Women more likely to have noncirrhotic HCC, underlying NAFLD
Compared with men, women had a significantly higher frequency of underlying nonalcoholic fatty liver disease and noncirrhotic hepatocellular carcinoma, according to data published in the American Journal of Gastroenterology.
“Women presented with less-advanced HCC and had a greater overall survival,” Meaghan Phipps, MD, from the department of medicine, division of digestive and liver diseases at Columbia University Irving Medical Center in New York, and colleagues wrote.
Phipps and colleagues identified 5,327 patients with HCC from January 2000 to June 2014 from five centers; 1,203 of these patients were women. Investigators collected clinical information, tumor characteristics and survival data. They used published criteria to assess the presence of underlying cirrhosis.
Results showed women had a significantly higher frequency of NAFLD (23% vs. 12%). Further, women had a lower frequency of alcoholic liver disease compared with men (5% vs. 15%). Women had a significantly higher proportion of noncirrhotic HCC (17% vs 10%; P < 0.0001).

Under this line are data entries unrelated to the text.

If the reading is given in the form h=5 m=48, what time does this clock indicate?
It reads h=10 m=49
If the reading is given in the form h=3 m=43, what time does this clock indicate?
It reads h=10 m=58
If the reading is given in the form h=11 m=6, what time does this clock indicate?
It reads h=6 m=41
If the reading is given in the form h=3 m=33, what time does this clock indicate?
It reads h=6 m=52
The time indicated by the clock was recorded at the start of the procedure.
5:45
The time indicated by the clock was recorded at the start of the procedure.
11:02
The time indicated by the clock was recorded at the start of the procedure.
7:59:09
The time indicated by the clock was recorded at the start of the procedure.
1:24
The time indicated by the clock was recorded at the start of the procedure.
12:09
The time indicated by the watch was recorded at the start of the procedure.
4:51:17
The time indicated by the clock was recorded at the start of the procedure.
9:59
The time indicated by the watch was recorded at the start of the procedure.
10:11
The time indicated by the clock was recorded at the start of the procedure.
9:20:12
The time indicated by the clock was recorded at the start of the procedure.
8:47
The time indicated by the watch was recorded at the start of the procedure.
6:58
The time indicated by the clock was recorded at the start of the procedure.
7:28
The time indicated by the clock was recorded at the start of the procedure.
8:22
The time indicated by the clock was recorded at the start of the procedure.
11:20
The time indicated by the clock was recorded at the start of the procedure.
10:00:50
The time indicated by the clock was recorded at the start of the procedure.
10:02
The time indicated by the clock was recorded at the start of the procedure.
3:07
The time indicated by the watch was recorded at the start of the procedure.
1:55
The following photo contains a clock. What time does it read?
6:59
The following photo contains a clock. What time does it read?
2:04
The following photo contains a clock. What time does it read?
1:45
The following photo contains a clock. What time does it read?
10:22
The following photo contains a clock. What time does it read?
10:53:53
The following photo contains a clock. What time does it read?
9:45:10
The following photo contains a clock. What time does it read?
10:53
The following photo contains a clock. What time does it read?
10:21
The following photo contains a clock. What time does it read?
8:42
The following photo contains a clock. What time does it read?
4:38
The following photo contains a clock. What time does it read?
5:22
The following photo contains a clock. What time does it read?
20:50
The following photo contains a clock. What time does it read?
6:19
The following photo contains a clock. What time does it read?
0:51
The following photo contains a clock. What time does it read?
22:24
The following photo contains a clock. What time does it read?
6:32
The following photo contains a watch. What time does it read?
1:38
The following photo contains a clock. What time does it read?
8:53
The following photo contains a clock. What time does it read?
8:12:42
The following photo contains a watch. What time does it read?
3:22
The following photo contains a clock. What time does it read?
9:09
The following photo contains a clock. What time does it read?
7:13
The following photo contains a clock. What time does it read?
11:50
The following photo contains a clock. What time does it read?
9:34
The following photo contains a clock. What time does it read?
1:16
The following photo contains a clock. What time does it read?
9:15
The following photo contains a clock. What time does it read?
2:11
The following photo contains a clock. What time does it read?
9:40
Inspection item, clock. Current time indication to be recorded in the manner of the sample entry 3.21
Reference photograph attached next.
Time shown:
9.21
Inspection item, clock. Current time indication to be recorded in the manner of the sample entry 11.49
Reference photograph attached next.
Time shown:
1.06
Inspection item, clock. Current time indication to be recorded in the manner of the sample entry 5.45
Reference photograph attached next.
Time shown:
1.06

“Women had less-advanced HCC at presentation by tumor, node, metastasis staging (P < 0.0001) and a higher proportion within Milan criteria (39% vs 35%; P = .002),” the researchers wrote.
Women had greater overall survival than men (2.5 years vs. 2.2 years; P = .0031).
“Focusing on the high prevalence of NAFLD in women who develop HCC despite similar rates of traditionally associated risk factors and comorbidities will be important for better characterizing their specific risk, especially given the associated high rates of noncirrhotic HCC within this group,” the researchers wrote.